🤖 AI Summary
In time series forecasting, a single large foundation model is not necessarily optimal. This paper proposes an “ensemble of expert models” paradigm: first pretraining a set of lightweight general-purpose models, then specializing them via post-training to yield diverse expert models, and finally employing ensemble or model selection strategies at inference time. This approach avoids the high parameter count and computational overhead inherent in monolithic large models, significantly improving both inference efficiency and generalization capability. Experiments on large-scale benchmarks demonstrate that our method achieves performance comparable to—or even surpassing—that of large models, using substantially fewer parameters; inference cost is reduced by up to several-fold, while maintaining strong scalability.
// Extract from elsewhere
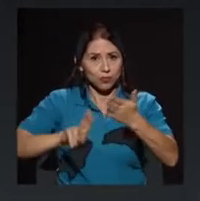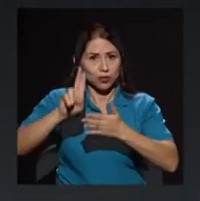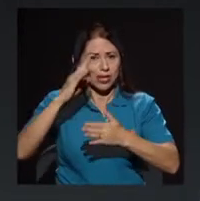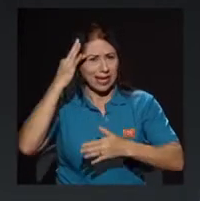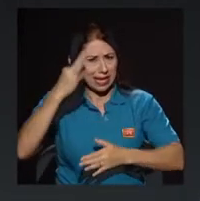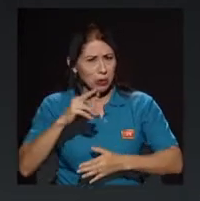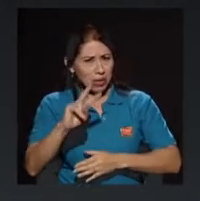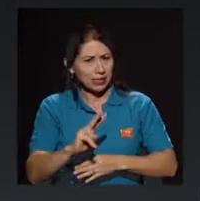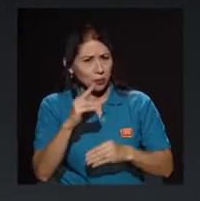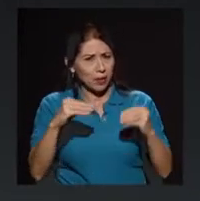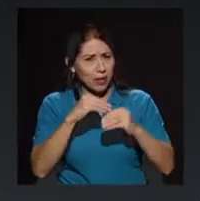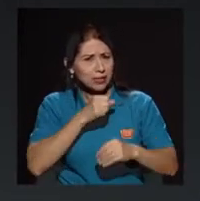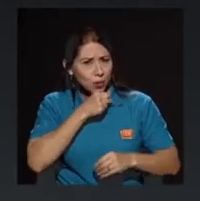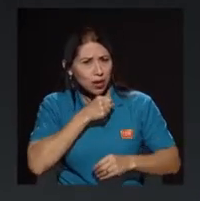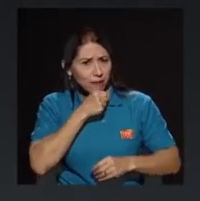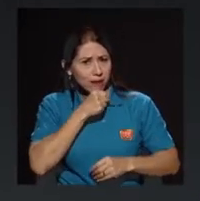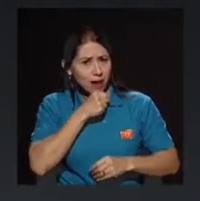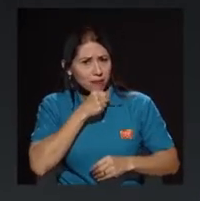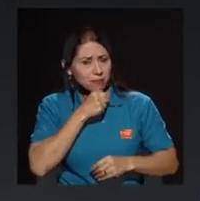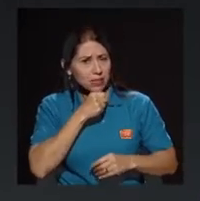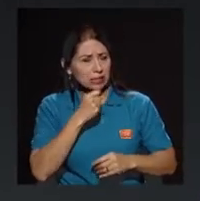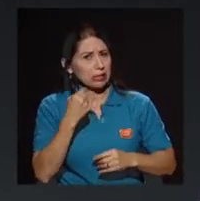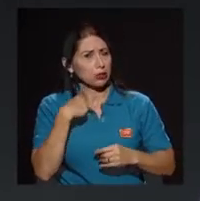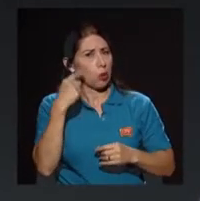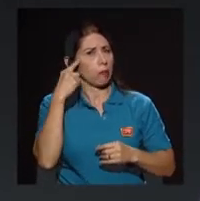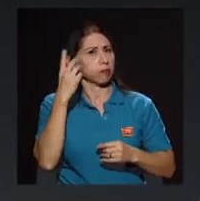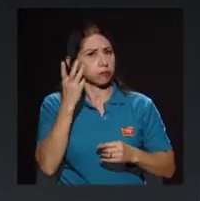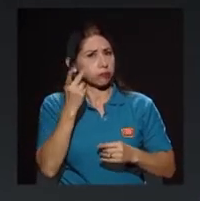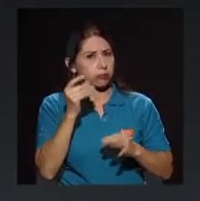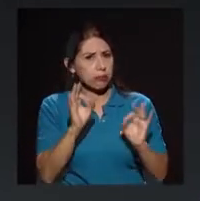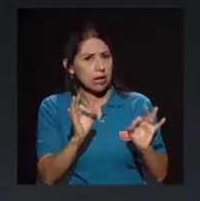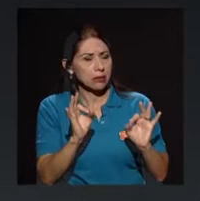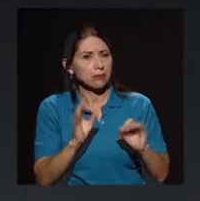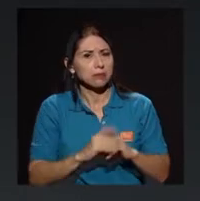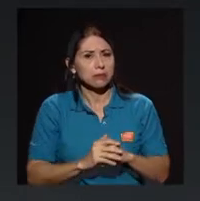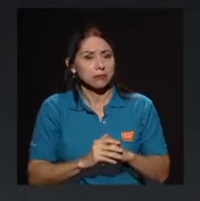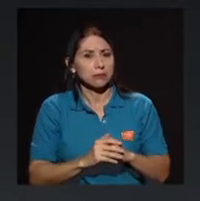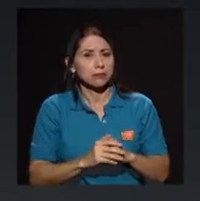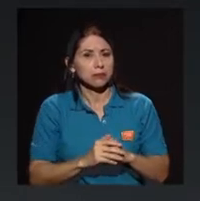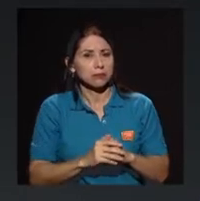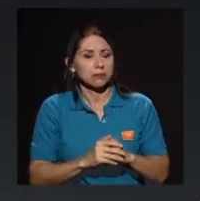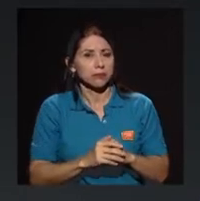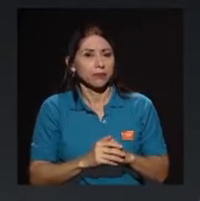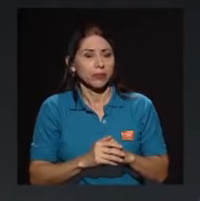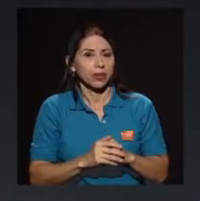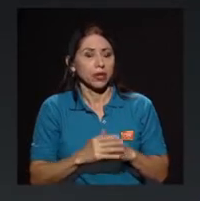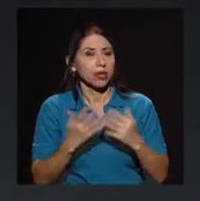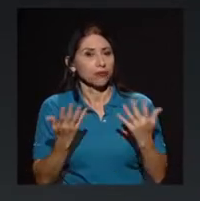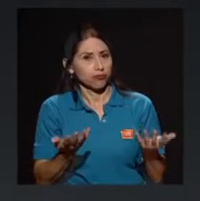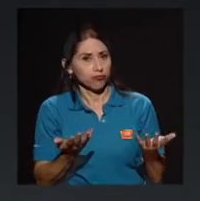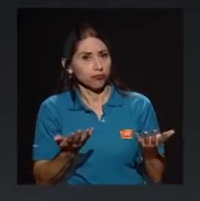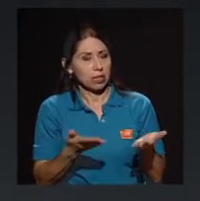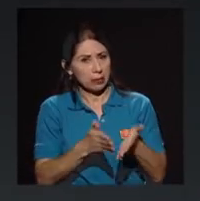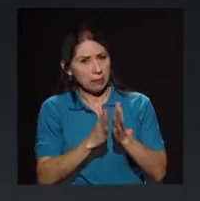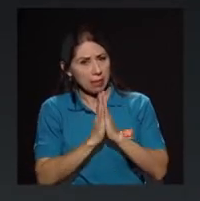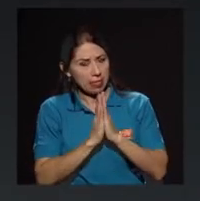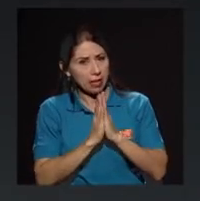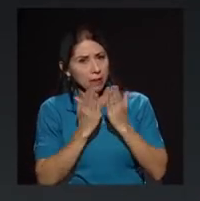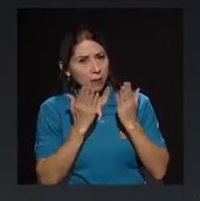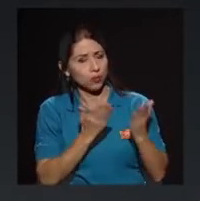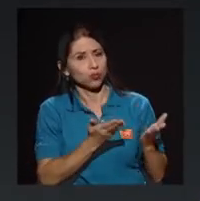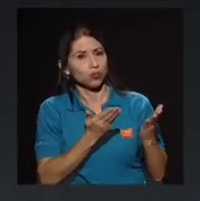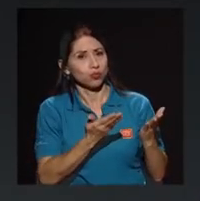que es la segunda más longeva, si las cuentas no salen bien. De manera que le pediremos,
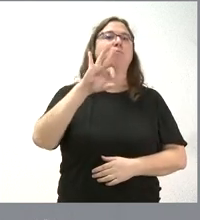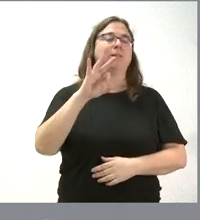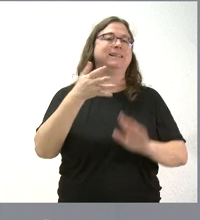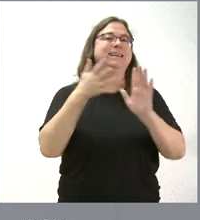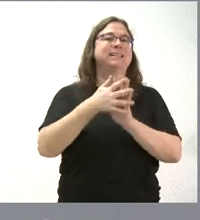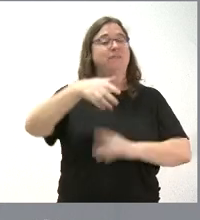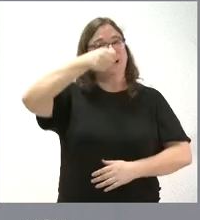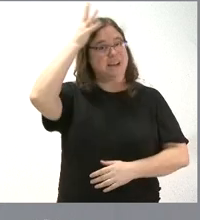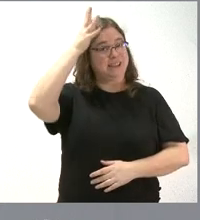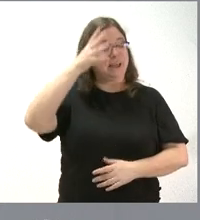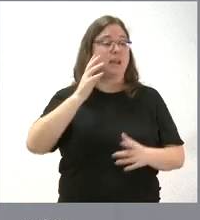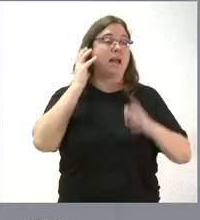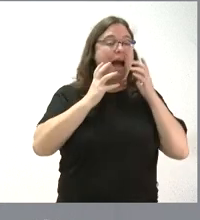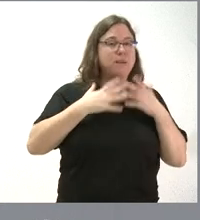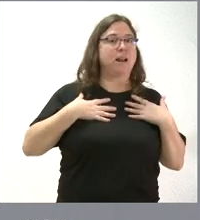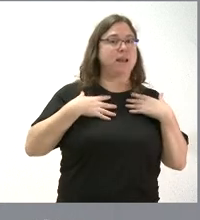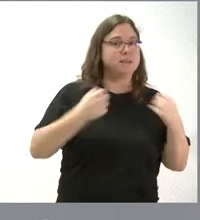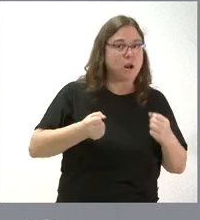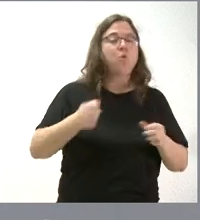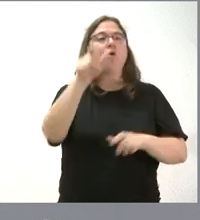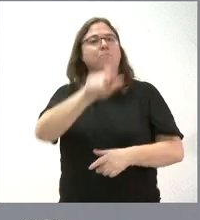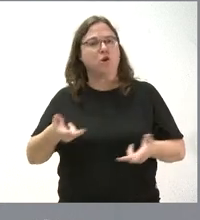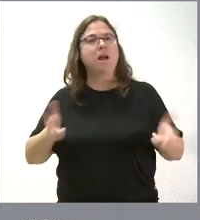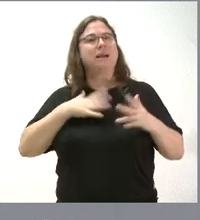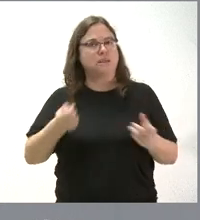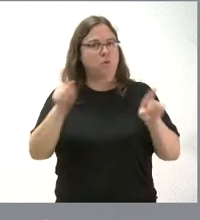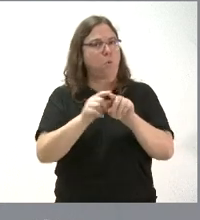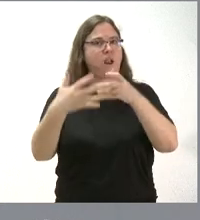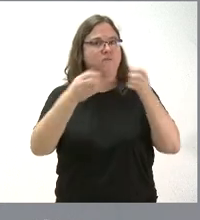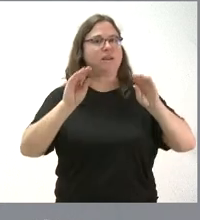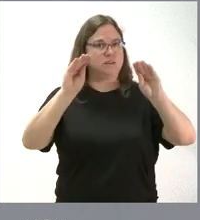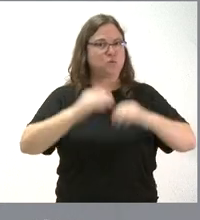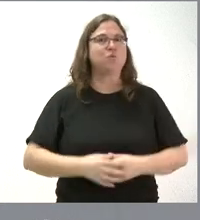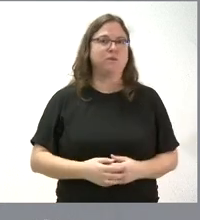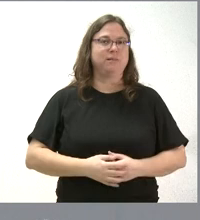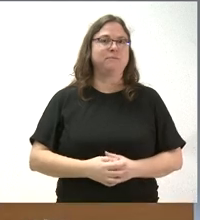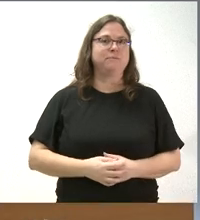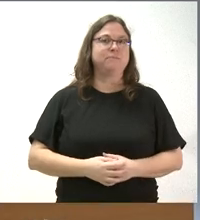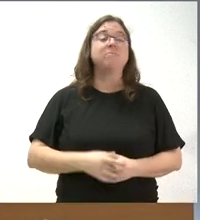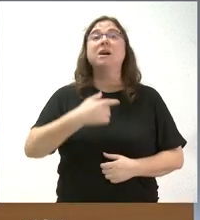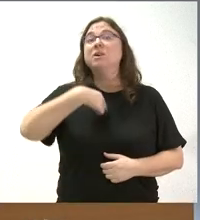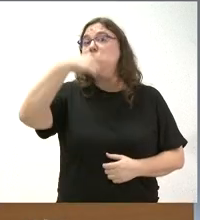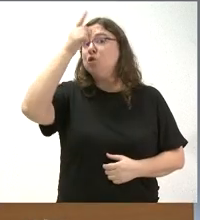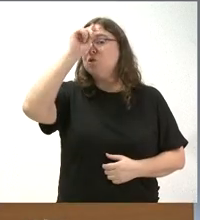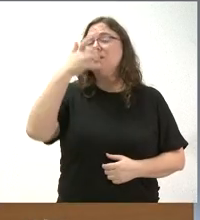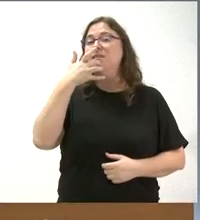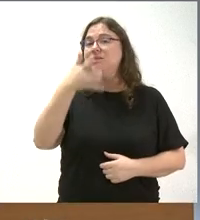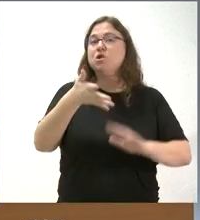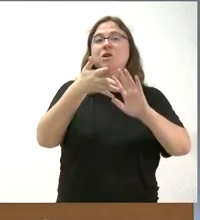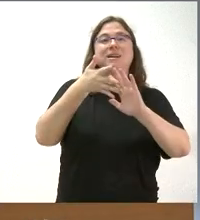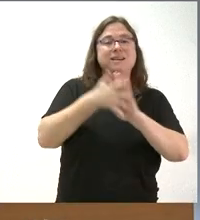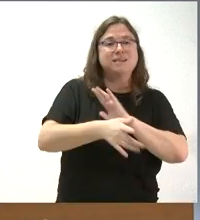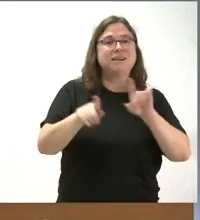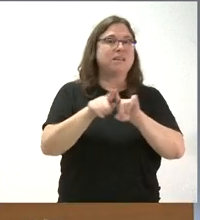y la salud del pueblo. Y, por tanto, esto inspira a todos los veterinarios, sea cual sea quien les contrate. Sí, yo no sé si eso nos supone socavar un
The core contribution lies in empirically validating the superiority of specialized small-model ensembles in the accuracy–efficiency trade-off, and in establishing that model ensembling consistently outperforms test-time fine-tuning.
📝 Abstract
Is bigger always better for time series foundation models? With the question in mind, we explore an alternative to training a single, large monolithic model: building a portfolio of smaller, pretrained forecasting models. By applying ensembling or model selection over these portfolios, we achieve competitive performance on large-scale benchmarks using much fewer parameters. We explore strategies for designing such portfolios and find that collections of specialist models consistently outperform portfolios of independently trained generalists. Remarkably, we demonstrate that post-training a base model is a compute-effective approach for creating sufficiently diverse specialists, and provide evidences that ensembling and model selection are more compute-efficient than test-time fine-tuning.